If you've ever cringed when your parents said "groovy," you'll know that spoken language can have a brief shelf life. But frequently used words can persist for generations, even millennia, and similar sounds and meanings often turn up in very different languages. The existence of these shared words, or cognates, has led some linguists to suggest that seemingly unrelated language families can be traced back to a common ancestor. Now, a new statistical approach suggests that peoples from Alaska to Europe may share a linguistic forebear dating as far back as the end of the Ice Age, about 15,000 years ago.
"Historical linguists study language evolution using cognates the way biologists use genes," explains Mark Pagel, an evolutionary theorist at the University of Reading in the United Kingdom. For example, although about 50% of French and English words derive from a common ancestor (like "mere" and "mother," for example), with English and German the rate is closer to 70%—indicating that while all three languages are related, English and German have a more recent common ancestor. In the same vein, while humans, chimpanzees, and gorillas have common genes, the fact that humans share almost 99% of their DNA with chimps suggests that these two primate lineages split apart more recently.
Because words don't have DNA, researchers use cognates found in different languages today to reconstruct the ancestral "protowords." Historical linguists have observed that over time, the sounds of words tend to change in regular patterns. For example, the p sound frequently changes to f, and the t sound to th—suggesting that the Latin word pater is, well, the father of the English word father. Linguists use these known rules to work backward in time, making a best guess at how the protoword sounded. They also track the rate at which words change. Using these phylogenetic principles, some researchers have dated many common words as far back as 9000 years ago. The ancestral language known as Proto-Indo-European, for example, gave rise to languages including Hindi, Russian, French, English, and Gaelic.
Some researchers, including Pagel, believe that the world's languages are united by even older superfamilies, but this view is hotly contested. Skeptics feel that even if language families were related, words suffer from too much erosion, both in terms of sound and meaning, to be reliably traced back further than 9000 or 10,000 year, and that the similarities of many cognates may be pure chance. What was missing, Pagel says, was an objective method of analysis.
Pagel and his co-workers took a first step by building a statistical model based on Indo-European cognates. Incorporating only the frequency of a word's use and its part of speech (noun, verb, numeral, etc.)—and ignoring its sound— the model could predict how long the word persisted through time. Reporting in Nature in 2007, they found that most words have about a 50% chance of being replaced by a completely different word every 2000 to 4000 years. Thus the Proto-Indo-European wata, winding its way through wasser in German, water in English, and voda in Russian, became eau in French. But some words, including I, you, here, how, not, and two, are replaced only once every 10,000 or even 20,000 years.
The new study, appearing today in the Proceedings of the National Academy of Sciences, makes an even bolder statement. The researchers broadened the hunt to cognates from seven major language families, including Indo-European, Eskimo, Altaic (comprising many Oriental languages), and Chukchi-Kamchatkan (a group of non-Russian languages around Siberia), which have been proposed to form an ancient superfamily dubbed Eurasiatic. Again, using only the word's frequency and part of speech, the model successfully predicted that a core group of about 23 very common words, used about once per 1000 words in everyday speech, not only persists within each language group, but also sounds similar to the corresponding words in other families. The word thou, for example, has similar sound and meaning among all seven language families. Cognates include te or tu in Indo-European languages,t`i in proto-Altaic, and turi in proto-Chukchi-Kamchatkan. The words not, that, we, who, andgive were cognates in five families, and nouns and verbs including mother, hand, fire, ashes, worm, hear, and pull, were shared by four. Going by the rate of change of these cognates, the model suggests that these words have remained in a similar form since about 14,500 years ago, thus supporting the existence of an ancient Eurasiatic language and its now far-flung descendants.
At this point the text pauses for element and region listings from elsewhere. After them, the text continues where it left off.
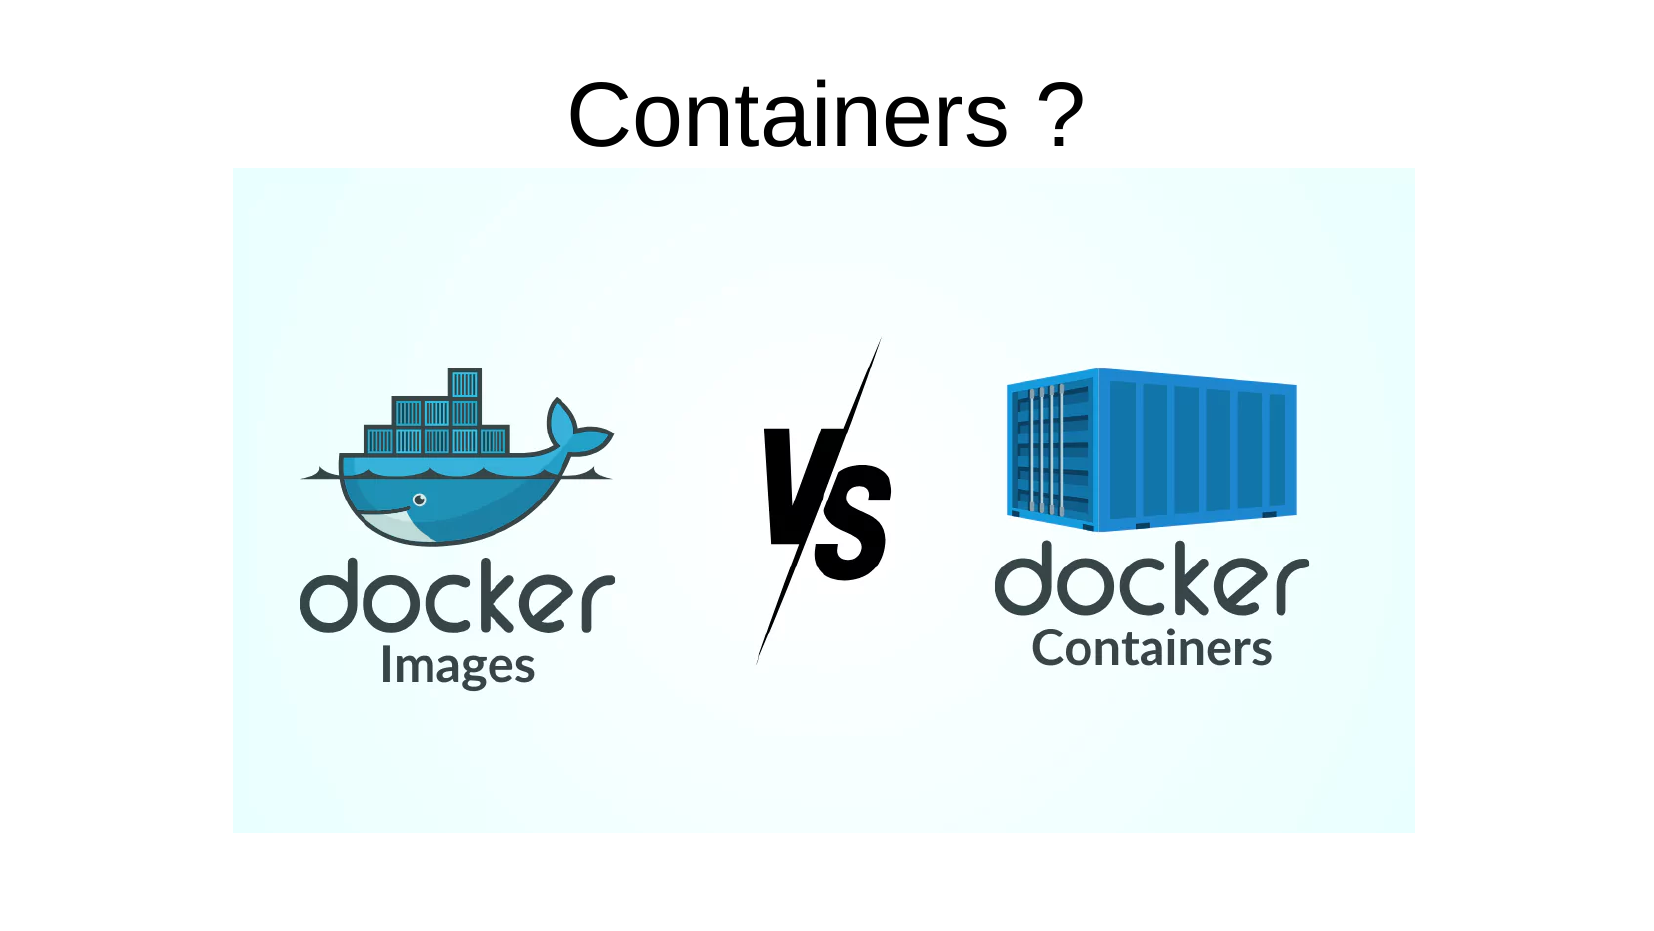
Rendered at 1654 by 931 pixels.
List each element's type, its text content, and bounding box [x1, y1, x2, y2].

title Containers ? [82, 37, 1571, 193]
picture [233, 168, 1415, 833]
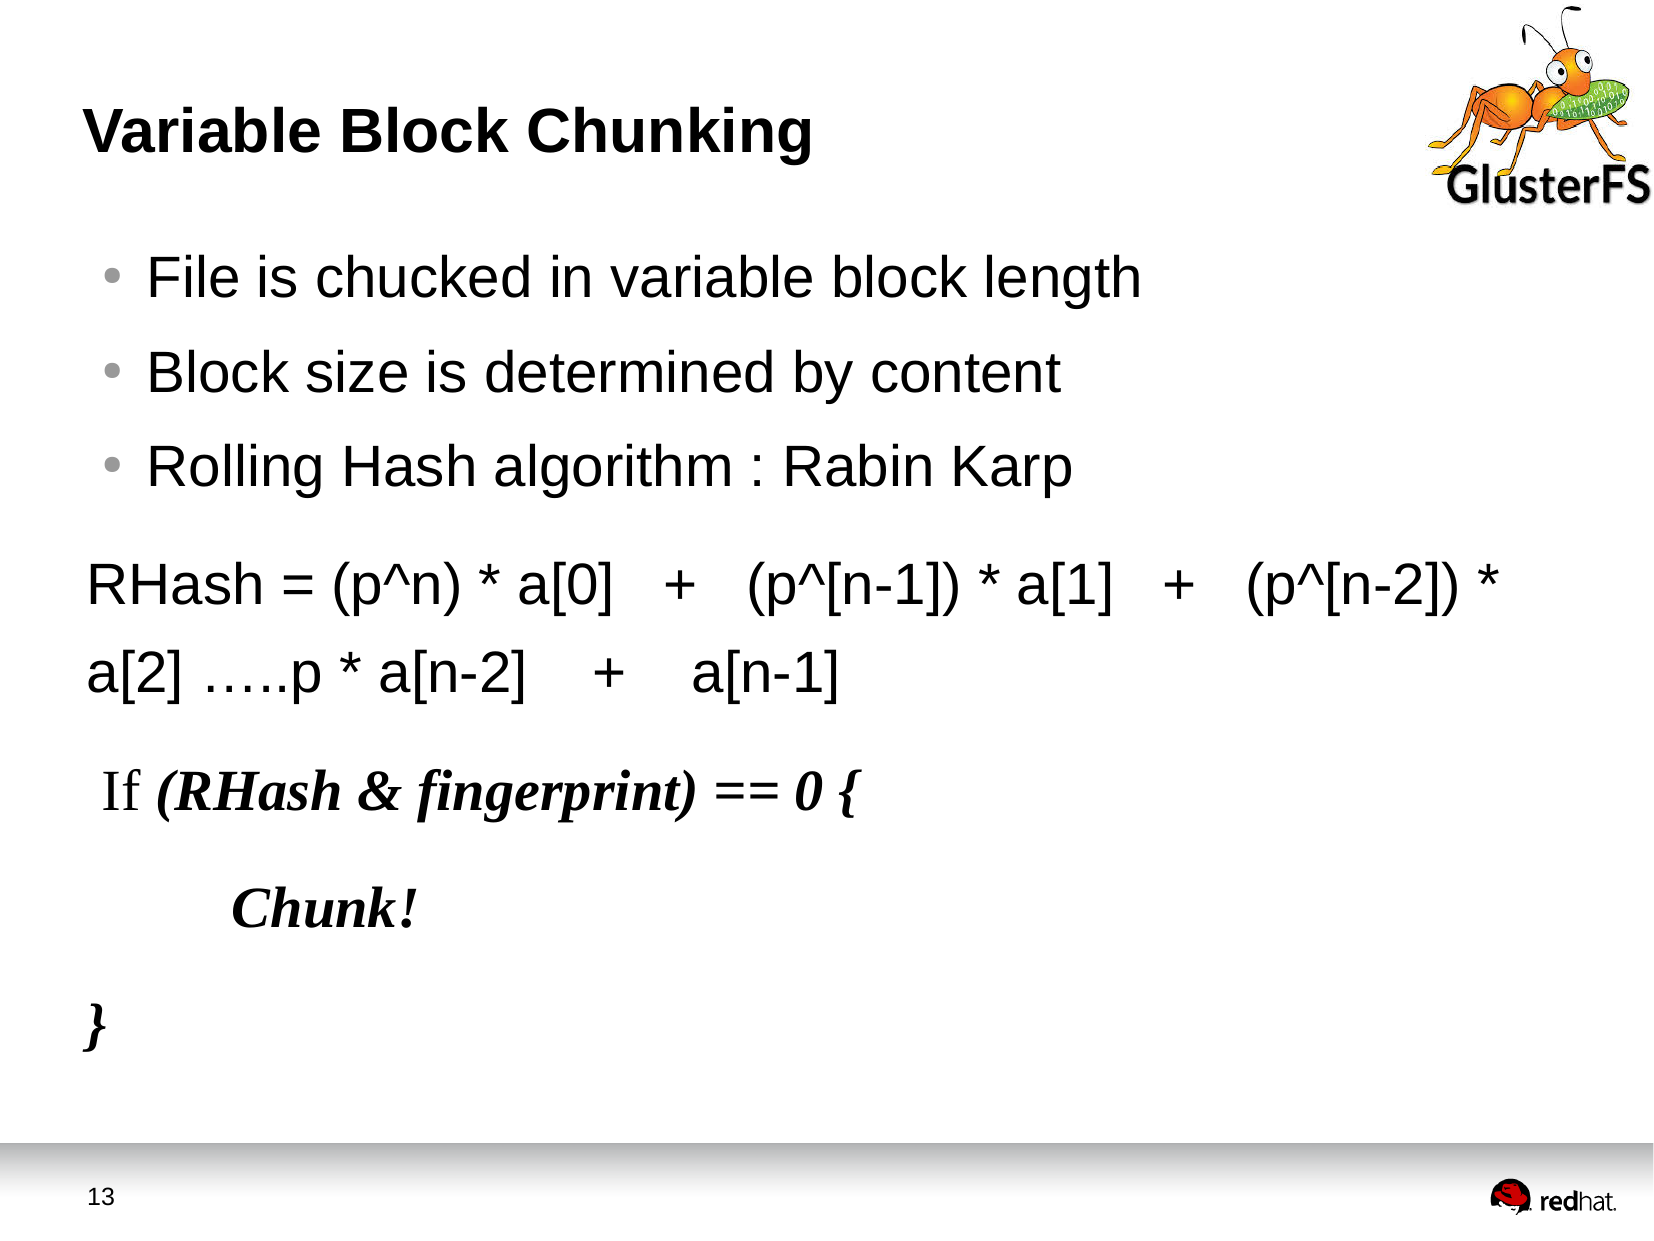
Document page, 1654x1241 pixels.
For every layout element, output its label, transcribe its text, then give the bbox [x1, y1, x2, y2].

"The model hints at a group of people living somewhere in Southern Europe as the glaciers were receding, speaking a language that might resemble those spoken today," Pagel says. "It's astonishing that spoken language can be transmitted through millennia with enough fidelity to give us information about our early history."
Whether the findings will sway the skeptics is another question, according to William Croft, a linguist at the University of New Mexico, Albuquerque. The use of methods from evolutionary biology makes the Eurasiatic superfamily more plausible, says Croft, who is more sympathetic than many to the idea. "It probably won't convince most historical linguists to accept the Eurasiatic hypothesis, but their resistance may soften somewhat."